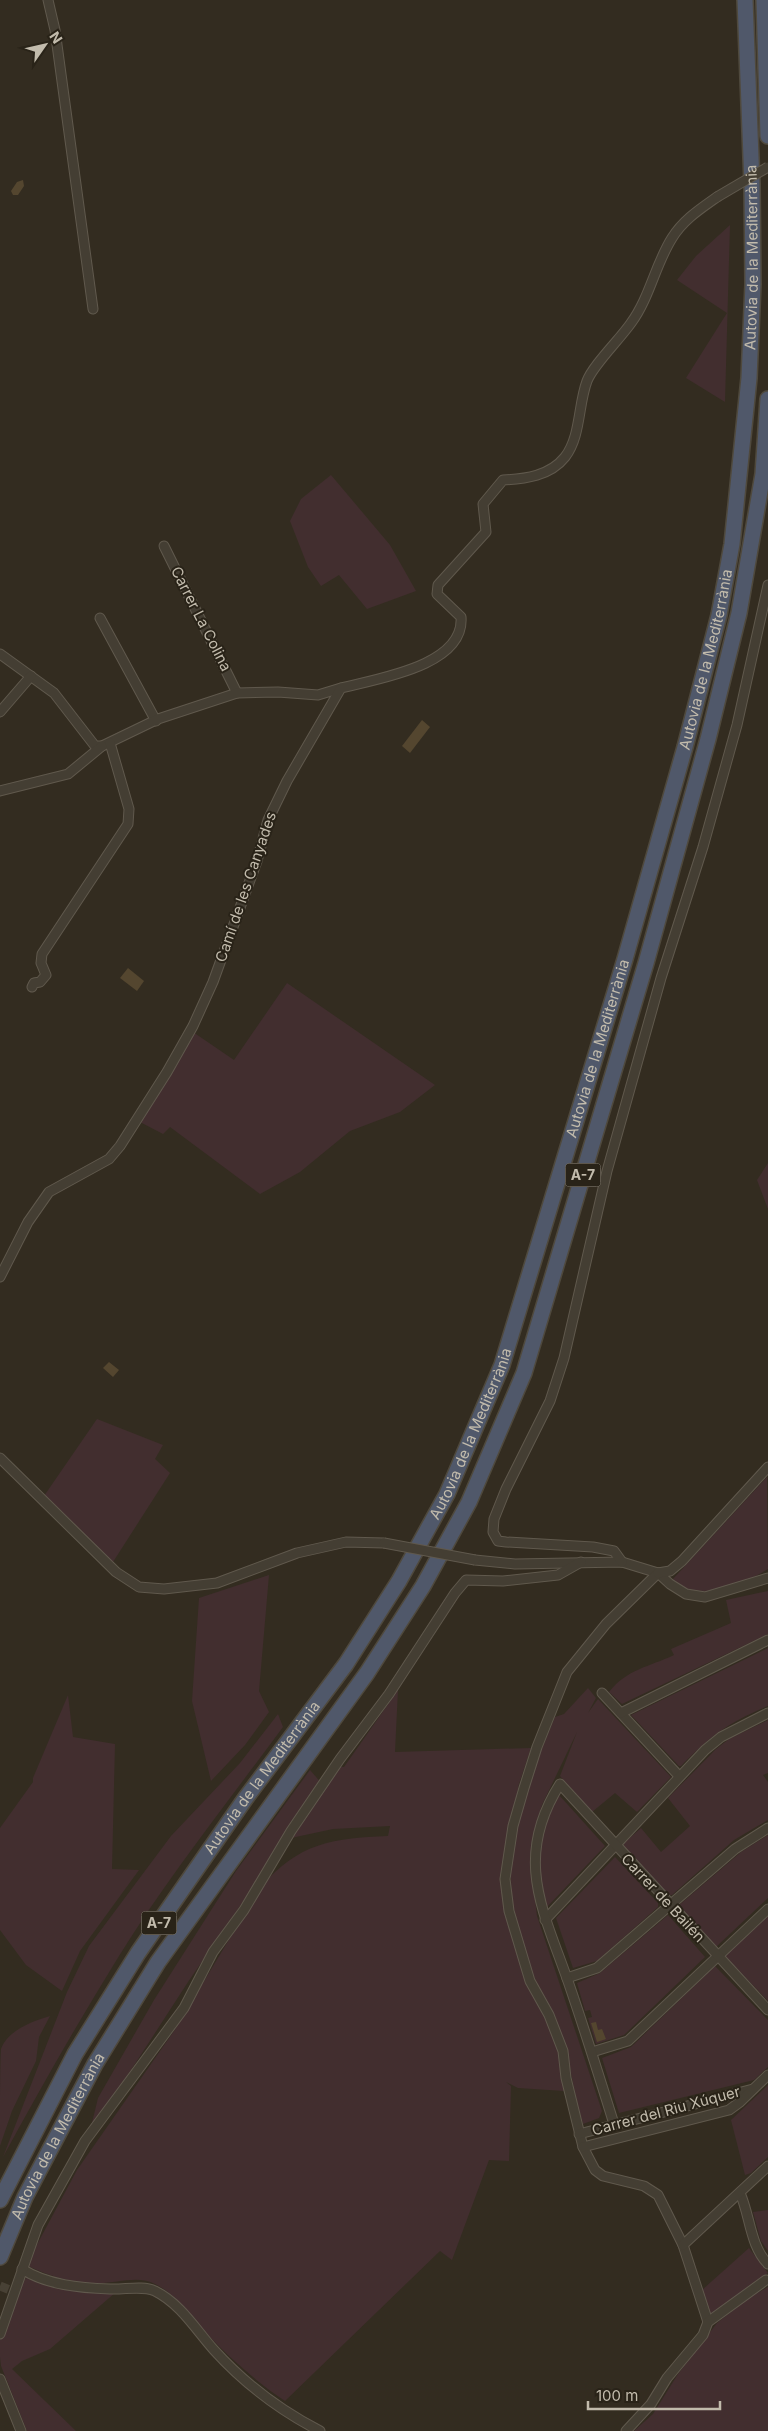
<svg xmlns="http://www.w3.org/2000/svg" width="768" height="2431" viewBox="0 0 768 2431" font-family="Inter,sans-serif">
  <rect width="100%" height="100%" fill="#332c20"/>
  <!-- green -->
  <g fill="#422e2f">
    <polygon points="730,225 725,402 686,378 727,313 677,280 696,256"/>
    <polygon points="331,475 390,545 416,591 367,609 339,575 321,586 308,567 290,521 301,499"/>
    <polygon points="287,983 435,1085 400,1112 350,1131 300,1172 260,1194 170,1127 163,1134 140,1122 193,1032 234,1060"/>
    <polygon points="768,1163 768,1209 757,1180"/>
    <polygon points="97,1419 163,1445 155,1459 170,1473 113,1562 44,1496"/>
    <path d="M767 1477 768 1569C742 1585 702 1601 674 1583L673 1579Z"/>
    <polygon points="269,1575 259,1691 269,1712 245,1745 211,1781 192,1701 199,1598"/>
    <path d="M768 1591V1634L622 1704 609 1692C627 1669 649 1667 674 1655L671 1649 731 1623 726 1600Z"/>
    <path d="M768 1648V1706C729 1722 710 1736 681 1766H679L631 1715Z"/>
    <path d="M588 1688 596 1698 588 1713 598 1699 671 1777 637 1812 615 1793 592 1812 560 1776 577 1732 542 1805 538 1818 532 1874 537 1916 602 2111 599 2118 583 2124C572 2088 569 2049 554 2014 549 2003 541 1995 537 1984 524 1950 510 1910 511 1874 511 1822 535 1764 555 1717L564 1714Z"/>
    <path d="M398 1690 395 1752 531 1748 519 1784 502 1873 527 1986 550 2025 558 2047 564 2091 518 2088 506 2082 511 2086 509 2161 489 2160 452 2260 440 2251 285 2401C255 2381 229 2357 204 2331 189 2315 176 2294 155 2284 139 2275 117 2283 99 2283 73 2284 49 2276 26 2265L77 2170 174 2031 260 1888C298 1843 332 1838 388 1836L390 1826 333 1829 291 1838 340 1767H344Z"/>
    <polygon points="68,1695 73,1737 115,1744 112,1869 139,1870 80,1951 62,1991 26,1965 0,1930 0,1828 33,1782 33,1778"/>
    <path d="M278 1714 283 1727C227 1803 168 1877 119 1956 78 2022 40 2089 3 2157L67 1992 89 1946 171 1836 240 1763Z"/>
    <polygon points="768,1720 768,1773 763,1775 768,1782 768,1820 734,1840 672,1895 668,1895 624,1847 624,1843 641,1828 661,1852 690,1826 668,1798 716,1749 729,1739"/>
    <polygon points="310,1770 323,1785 188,1982 89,2135 98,2098 154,2000 236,1871"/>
    <path d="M559 1795 605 1846 546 1908C539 1882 535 1852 543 1826 546 1815 554 1805 559 1795Z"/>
    <polygon points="768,1835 768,1898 716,1947 678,1906 741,1852"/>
    <polygon points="615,1857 658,1903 658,1907 597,1961 573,1968 556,1918"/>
    <polygon points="668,1915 705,1957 624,2035 596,2044 588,2018 592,2017 590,2010 585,2011 577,1983 600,1973"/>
    <polygon points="768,1916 768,2001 725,1956"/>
    <polygon points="715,1966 768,2020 768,2067 754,2080 619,2113 602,2058 631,2047"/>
    <path d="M50 2016 39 2037 36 2061 12 2111 0 2146C0 2129 0 2059 1 2049 8 2030 33 2021 50 2016Z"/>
    <polygon points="768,2085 768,2157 751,2173 745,2175 731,2120"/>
    <polygon points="768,2210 768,2251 761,2241 753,2212"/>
    <polygon points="749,2248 768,2273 710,2315 702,2290"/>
    <polygon points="31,2277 116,2292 50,2349 22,2361 12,2369 76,2431 27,2431 1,2366 0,2357 0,2339 24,2279"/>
    <polygon points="768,2287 768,2431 634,2431 653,2414 678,2374 717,2323 747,2299"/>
  </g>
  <!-- water -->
  <g fill="#54462f">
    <polygon points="23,180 24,186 18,195 13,195 11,191 17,182"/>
    <polygon points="422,720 430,727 410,753 402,746"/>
    <polygon points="128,968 144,981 137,991 120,978"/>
    <polygon points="109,1362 119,1370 113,1377 103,1368"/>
    <polygon points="596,2022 598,2030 602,2029 606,2039 597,2042 591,2023"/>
  </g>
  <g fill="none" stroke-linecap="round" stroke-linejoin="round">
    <!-- street-tunnel -->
    <polyline stroke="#484135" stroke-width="9" stroke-dasharray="9 4.5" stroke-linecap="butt" points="0,2286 15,2292"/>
    <defs>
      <g id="street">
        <polyline points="48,0 55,30 93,309"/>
        <polyline points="164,546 237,693"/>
        <polyline points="100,618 156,721"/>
        <polyline points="0,654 54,693 95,746 102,746 158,719 237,693 278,692 318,695 341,688"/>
        <polyline points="0,712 31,676"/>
        <polyline points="0,791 68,774 102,746"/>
        <polyline points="32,987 34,983 40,982 46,975 41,963 42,954 128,824 129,809 110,743"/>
        <path d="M0 1277 28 1222 49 1192 109 1159 120 1146 167 1072 193 1026 213 982 257 861 268 820 287 781 341 688C376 679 465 666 461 617L437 594 438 585 486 532 483 504 503 480C525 479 550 476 565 457 581 436 578 405 587 381 593 365 620 339 631 323 650 297 655 265 672 238 683 220 700 209 717 197"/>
        <polyline points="0,1458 116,1572 139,1587 164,1589 217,1583 297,1553 346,1542 384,1543"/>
        <polyline points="475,1560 515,1564 622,1562 658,1573 670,1584 686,1594 705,1597 768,1578"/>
        <polyline points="622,1562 614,1551 593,1547 506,1542 498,1541 493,1532 494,1519 506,1489 550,1401 564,1358 607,1171 661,978 703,847 737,725 768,585"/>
        <polyline points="658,1573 606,1624 567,1672 537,1747 524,1788 513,1826 505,1879 509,1911 530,1981 549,2015 563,2051 566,2078 583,2147 595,2170 603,2176 644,2186 658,2195 683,2245 708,2322"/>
        <polyline points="658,1573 670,1571 682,1561 768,1467"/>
        <polyline points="602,1693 679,1776"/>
        <polyline points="621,1713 768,1640"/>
        <polyline points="545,1920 705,1750 721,1737 768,1713"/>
        <polyline points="567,1978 597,1968 735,1849 768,1828"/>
        <polyline points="592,2052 628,2041 768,1909"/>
        <path d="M614 2124C600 2079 586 2034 571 1990 546 1915 511 1861 560 1784L768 2010"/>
        <polyline points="579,2134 753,2089"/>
        <polyline points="583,2147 729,2110 740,2102 768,2075"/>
        <path d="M740 2193C750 2215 750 2246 768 2264"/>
        <polyline points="683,2245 768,2166"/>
        <path d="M22 2269C47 2285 80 2288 110 2289 124 2290 142 2285 155 2291 181 2304 196 2330 214 2350 244 2383 281 2411 320 2431"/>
        <polyline points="0,2334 38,2225 85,2141 184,2008 213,1952 244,1910 291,1831 340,1759 389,1694 455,1593 466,1580 503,1581 558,1575 581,1562"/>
        <polyline points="0,2379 21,2431"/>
        <polyline points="626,2431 651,2404 667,2378 703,2335 708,2322 766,2280"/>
      </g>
      <g id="highway">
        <polyline points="764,0 768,136"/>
        <path id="s1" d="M0 2200 75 2054 138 1953 245 1799 346 1664 399 1581 447 1494 502 1365 625 959 685 747 719 615 732 544 749 378 753 284 752 184 745 0"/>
        <path id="s2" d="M0 2257 25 2197 95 2064 158 1962 367 1673 423 1586 469 1502 524 1373 646 963 708 739 739 613 763 474 768 399"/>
      </g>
    </defs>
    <!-- street casing -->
    <use href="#street" stroke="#60594d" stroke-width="11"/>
    <!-- highway casing -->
    <use href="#highway" stroke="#4f493d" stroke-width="18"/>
    <!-- street -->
    <use href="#street" stroke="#443e33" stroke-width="9"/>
    <!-- highway -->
    <use href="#highway" stroke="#50586a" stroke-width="15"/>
    <defs>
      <g id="street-bridge">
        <polyline points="717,197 768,167"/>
        <polyline points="384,1543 475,1560"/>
      </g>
    </defs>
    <!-- street-bridge casing -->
    <use href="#street-bridge" stroke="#60594d" stroke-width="11" stroke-linecap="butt"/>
    <!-- street-bridge -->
    <use href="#street-bridge" stroke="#443e33" stroke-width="9"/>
  </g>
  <g text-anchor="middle" stroke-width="4" stroke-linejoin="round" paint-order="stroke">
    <!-- shield labels -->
    <g fill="#292318" stroke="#948d80" stroke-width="1">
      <rect x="565.5" y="1163.5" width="35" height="23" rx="4"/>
      <rect x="141.5" y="1911.5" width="35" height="23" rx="4"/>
    </g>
    <g font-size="14" font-weight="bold" fill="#c2bbac">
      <text x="583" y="1180">A-7</text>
      <text x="159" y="1928">A-7</text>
    </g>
    <!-- street labels -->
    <g font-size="15" fill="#c2bbac" stroke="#292318">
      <text dy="5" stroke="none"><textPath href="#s1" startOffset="2118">Autovia de la Mediterrània</textPath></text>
      <text transform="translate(201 619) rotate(63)" y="5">Carrer La Colina</text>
      <text dy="5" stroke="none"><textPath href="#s1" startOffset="1712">Autovia de la Mediterrània</textPath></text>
      <text transform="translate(246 887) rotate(-71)" y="5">Camí de les Canyades</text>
      <text dy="5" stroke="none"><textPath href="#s1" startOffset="1308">Autovia de la Mediterrània</textPath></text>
      <text dy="5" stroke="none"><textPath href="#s1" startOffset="902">Autovia de la Mediterrània</textPath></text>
      <text dy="5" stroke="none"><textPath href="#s1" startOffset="498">Autovia de la Mediterrània</textPath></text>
      <text transform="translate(663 1898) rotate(47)" y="5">Carrer de Bailén</text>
      <text transform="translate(666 2111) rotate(-15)" y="5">Carrer del Riu Xúquer</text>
      <text dy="5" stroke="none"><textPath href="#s2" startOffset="134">Autovia de la Mediterrània</textPath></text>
    </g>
  </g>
  <!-- north arrow -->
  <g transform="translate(45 45) rotate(56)" stroke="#292318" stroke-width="4" paint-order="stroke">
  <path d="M0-4L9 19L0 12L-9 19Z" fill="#c2bbac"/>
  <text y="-8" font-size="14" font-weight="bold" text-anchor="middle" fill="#c2bbac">N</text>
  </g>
  <!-- scale -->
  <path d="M588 2401v8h132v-8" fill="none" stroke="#c2bbac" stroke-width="2.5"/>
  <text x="596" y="2401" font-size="15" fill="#c2bbac" stroke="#292318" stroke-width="4" paint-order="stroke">100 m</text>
</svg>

• [TASK DIRECTIONS] Count the lines above that include the word "middle". Reply with that number alone.

• [RESPONSE] 2